(Lines of data)
--

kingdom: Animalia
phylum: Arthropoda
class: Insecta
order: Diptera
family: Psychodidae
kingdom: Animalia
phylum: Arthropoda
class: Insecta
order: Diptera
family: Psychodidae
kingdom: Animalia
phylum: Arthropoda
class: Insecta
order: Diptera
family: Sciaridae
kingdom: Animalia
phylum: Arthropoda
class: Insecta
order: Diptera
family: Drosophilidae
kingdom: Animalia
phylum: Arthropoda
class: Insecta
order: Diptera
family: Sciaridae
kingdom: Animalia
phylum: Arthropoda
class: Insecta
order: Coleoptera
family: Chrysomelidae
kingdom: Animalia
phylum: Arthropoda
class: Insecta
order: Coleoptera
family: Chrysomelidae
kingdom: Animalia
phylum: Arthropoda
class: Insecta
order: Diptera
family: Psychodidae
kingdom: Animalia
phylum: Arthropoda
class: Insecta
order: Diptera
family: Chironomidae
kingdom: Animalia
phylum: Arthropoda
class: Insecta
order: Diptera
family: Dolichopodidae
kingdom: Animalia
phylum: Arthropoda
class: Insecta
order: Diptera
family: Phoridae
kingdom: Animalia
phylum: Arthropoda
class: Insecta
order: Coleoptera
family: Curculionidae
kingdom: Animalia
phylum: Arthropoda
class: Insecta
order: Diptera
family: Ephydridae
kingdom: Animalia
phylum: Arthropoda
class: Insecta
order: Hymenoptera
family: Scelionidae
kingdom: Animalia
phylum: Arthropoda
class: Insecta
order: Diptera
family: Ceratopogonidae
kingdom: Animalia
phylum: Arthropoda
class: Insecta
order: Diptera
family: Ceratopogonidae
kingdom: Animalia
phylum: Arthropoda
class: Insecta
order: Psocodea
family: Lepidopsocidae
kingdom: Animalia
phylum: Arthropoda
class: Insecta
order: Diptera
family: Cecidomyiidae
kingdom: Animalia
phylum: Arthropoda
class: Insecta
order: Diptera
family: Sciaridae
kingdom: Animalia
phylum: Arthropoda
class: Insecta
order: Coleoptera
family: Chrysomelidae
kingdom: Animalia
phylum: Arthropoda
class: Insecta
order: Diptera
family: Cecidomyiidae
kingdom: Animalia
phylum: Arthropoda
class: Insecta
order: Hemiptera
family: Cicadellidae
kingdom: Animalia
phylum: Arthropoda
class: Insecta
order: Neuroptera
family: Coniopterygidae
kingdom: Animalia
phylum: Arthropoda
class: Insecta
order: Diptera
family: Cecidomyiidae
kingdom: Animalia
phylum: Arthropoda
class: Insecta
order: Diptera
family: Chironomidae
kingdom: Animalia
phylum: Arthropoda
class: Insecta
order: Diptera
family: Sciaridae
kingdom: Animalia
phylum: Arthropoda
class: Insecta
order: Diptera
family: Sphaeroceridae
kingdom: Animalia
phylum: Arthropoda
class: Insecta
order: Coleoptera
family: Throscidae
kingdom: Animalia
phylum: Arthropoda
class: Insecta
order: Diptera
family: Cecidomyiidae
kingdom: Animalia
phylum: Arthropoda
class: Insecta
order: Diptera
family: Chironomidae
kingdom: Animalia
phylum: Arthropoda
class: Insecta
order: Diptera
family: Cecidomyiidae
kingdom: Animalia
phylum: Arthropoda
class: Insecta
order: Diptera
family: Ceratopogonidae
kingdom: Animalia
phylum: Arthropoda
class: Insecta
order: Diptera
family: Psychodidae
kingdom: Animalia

--

-- EXERCISE REQUIREMENTS --
Rewrite the lines of data above with every "phylum" changed to "division". Keep everything else the same.

-- ANSWER TO THE EXERCISE --
kingdom: Animalia
division: Arthropoda
class: Insecta
order: Diptera
family: Psychodidae
kingdom: Animalia
division: Arthropoda
class: Insecta
order: Diptera
family: Psychodidae
kingdom: Animalia
division: Arthropoda
class: Insecta
order: Diptera
family: Sciaridae
kingdom: Animalia
division: Arthropoda
class: Insecta
order: Diptera
family: Drosophilidae
kingdom: Animalia
division: Arthropoda
class: Insecta
order: Diptera
family: Sciaridae
kingdom: Animalia
division: Arthropoda
class: Insecta
order: Coleoptera
family: Chrysomelidae
kingdom: Animalia
division: Arthropoda
class: Insecta
order: Coleoptera
family: Chrysomelidae
kingdom: Animalia
division: Arthropoda
class: Insecta
order: Diptera
family: Psychodidae
kingdom: Animalia
division: Arthropoda
class: Insecta
order: Diptera
family: Chironomidae
kingdom: Animalia
division: Arthropoda
class: Insecta
order: Diptera
family: Dolichopodidae
kingdom: Animalia
division: Arthropoda
class: Insecta
order: Diptera
family: Phoridae
kingdom: Animalia
division: Arthropoda
class: Insecta
order: Coleoptera
family: Curculionidae
kingdom: Animalia
division: Arthropoda
class: Insecta
order: Diptera
family: Ephydridae
kingdom: Animalia
division: Arthropoda
class: Insecta
order: Hymenoptera
family: Scelionidae
kingdom: Animalia
division: Arthropoda
class: Insecta
order: Diptera
family: Ceratopogonidae
kingdom: Animalia
division: Arthropoda
class: Insecta
order: Diptera
family: Ceratopogonidae
kingdom: Animalia
division: Arthropoda
class: Insecta
order: Psocodea
family: Lepidopsocidae
kingdom: Animalia
division: Arthropoda
class: Insecta
order: Diptera
family: Cecidomyiidae
kingdom: Animalia
division: Arthropoda
class: Insecta
order: Diptera
family: Sciaridae
kingdom: Animalia
division: Arthropoda
class: Insecta
order: Coleoptera
family: Chrysomelidae
kingdom: Animalia
division: Arthropoda
class: Insecta
order: Diptera
family: Cecidomyiidae
kingdom: Animalia
division: Arthropoda
class: Insecta
order: Hemiptera
family: Cicadellidae
kingdom: Animalia
division: Arthropoda
class: Insecta
order: Neuroptera
family: Coniopterygidae
kingdom: Animalia
division: Arthropoda
class: Insecta
order: Diptera
family: Cecidomyiidae
kingdom: Animalia
division: Arthropoda
class: Insecta
order: Diptera
family: Chironomidae
kingdom: Animalia
division: Arthropoda
class: Insecta
order: Diptera
family: Sciaridae
kingdom: Animalia
division: Arthropoda
class: Insecta
order: Diptera
family: Sphaeroceridae
kingdom: Animalia
division: Arthropoda
class: Insecta
order: Coleoptera
family: Throscidae
kingdom: Animalia
division: Arthropoda
class: Insecta
order: Diptera
family: Cecidomyiidae
kingdom: Animalia
division: Arthropoda
class: Insecta
order: Diptera
family: Chironomidae
kingdom: Animalia
division: Arthropoda
class: Insecta
order: Diptera
family: Cecidomyiidae
kingdom: Animalia
division: Arthropoda
class: Insecta
order: Diptera
family: Ceratopogonidae
kingdom: Animalia
division: Arthropoda
class: Insecta
order: Diptera
family: Psychodidae
kingdom: Animalia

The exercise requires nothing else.